Thanks for explaining. That.....is DISGUSTING.
I do recall way back when I bought my first Dragon, I had to actually threaten them up there in MA to get my stupid rebate. Took forever, and time is money.
Yes -- disgusting.
But they've truly mastered speech-recognition and training, and optical-character recognition and training. There was one other document management program I know of: Page Manager. I cannot remember the name of the company. But PaperPort beats it hands down.
You organize your PaperPort PDFs in folders and the software presents recognizable thumbnails of the documents. You can stack them to build a single document by dragging and dropping. If you put an Excel spreadsheet into a PaperPort folder, it will raise Excel and present it to you. But the best part: Even if you don't create "searchable text" PDFs, PP has an optical character recognition "engine" which will build a database of PDFs that are purely "image" documents and store the data so you can search for the documents you need to review.
OmniPage is a great OCR program -- very flexible -- and it can be "trained" to be very accurate.
But there are the downsides.
As someone noted, NUANCE software can foul up your Windows configuration. Mostly, I think this happens when you install a new version of something like Paperport over an older version, thinking that it will just "clean things up" like other more robust software products. But it doesn't.
Here's what happened to me. PaperPort 12 was listed as "compatible" with Win 7. And -- it was. I didn't even install PP 14 over the 12 version -- I just ran the uninstall from "Programs & Features" to remove it.
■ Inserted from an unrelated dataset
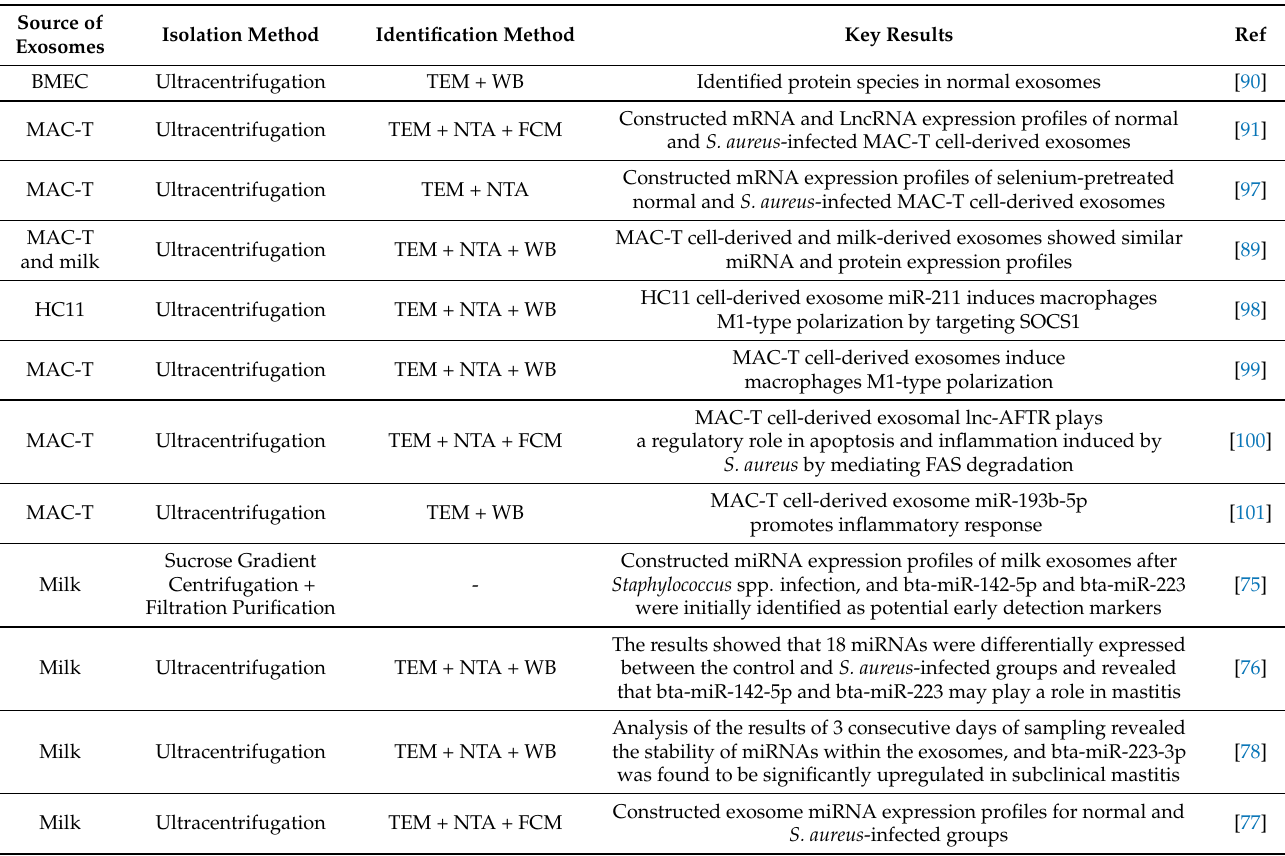
Table 1. Research Status of Exosomes in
It left behind some registry entries and some folders in Program Files (x86). I didn't think much about it. But SFC /SCANNOW turned up a C++ redistributable DLL which was "missing." And there would be a daily pair of red-bang errors in Event Viewer showing two versions of a component associated with PP which conflicted with each other -- an X86 and X64 version -- which turned out to be the "remnant" associated with the missing DLL.
I had been troubleshooting this for months! I even replaced hardware. Then I stumbled across some NUANCE "forum" exchanges of people who had these same problems: "Is there a fix yet?" and "No. No fix." This later led me to NUANCE "KB" articles about uninstalling the program. EVERY . . . FREAKIN' . . . VERSION of PP has a "removal tool." Which -- quite frankly -- is totally insane!! Since you can't just install a new version and hope for the old one to disappear!
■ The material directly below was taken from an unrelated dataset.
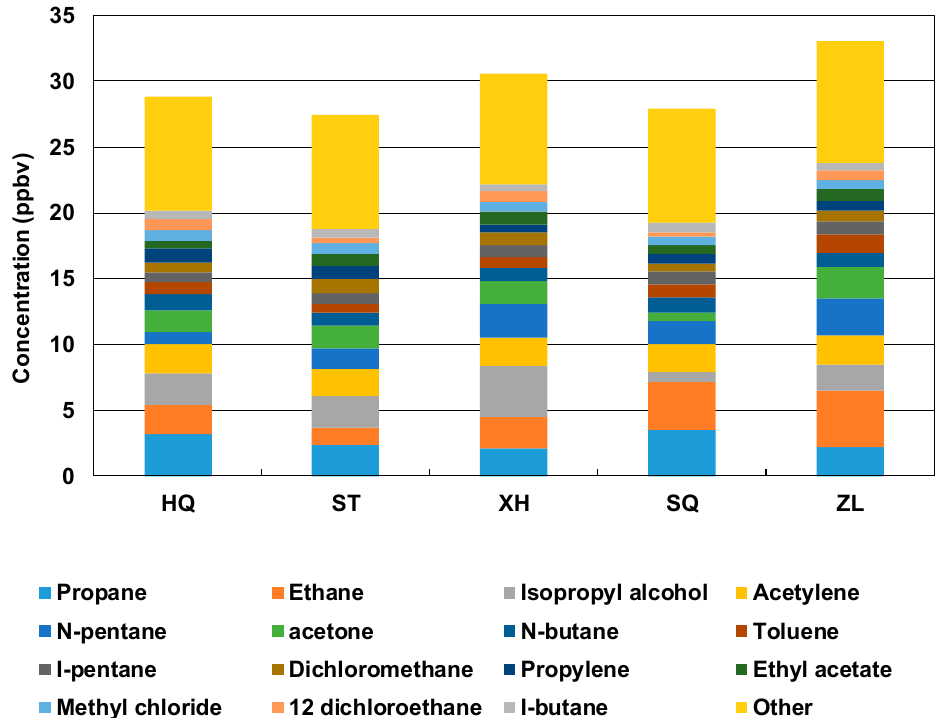
Figure 2. Volatile organic compound (VOC) concentrations at the five sampling sites.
And finally -- their aggressive marketing strategy. If you install the program properly, you may want to uninstall components. For instance -- they ASSUME you're just happier than a pig in s*** to put all your legal and financial documents out there in "The CLOUD." So every time you boot the computer, the "PaperPort Anywhere" window pops up -- which, of course, you close. At least, with "Anywhere," you can uninstall the component from "Programs & Features."
But there is also a "Common Application Manager" or "update manager" which notifies you of upgrades. It puts a Java hook on your system. And for every "free" update to which you're entitled, there are five or ten offers to "Upgrade" for a price. Turns out, this "update manager" is used by both NUANCE and Roxio/Sonic software.
You have to turn it off in "MSConfig" among "Startup" programs. The name of the item is "ISUSPM.Exe" or something like that. There's a software house associated with it called "Flexera."
I have grown to think I "NEED" PaperPort and even Omnipage. There is another software house called Lucion Technologies:
http://www.lucion.com/terminology-paperport-alternative.html
Then you wonder if there is a "serious" OCR program which you can integrate with the Lucion product. And of course, there's a "free trial."
But like the black talk-show host of the mid-sixties -- Louie Lomax used to say -- "We're goin' from the fryin' pan into the fire!" Which -- might happen -- even with a "30-day trial" package.
I have pretty much eliminated a personal file cabinet and paper documents. When I receive "stuff" in the mail, I scan them to the appropriate folder. By late November, I pretty much have my taxes done except for some minor adjustments and corrections.
So I find these sorts of software programs worth having and worth using. On the other hand, I've been through hell the past couple months until I discovered these things I mentioned. All the time I saved for doing my taxes? Totally lost in unraveling this . . . . NUANCEd . . . mess!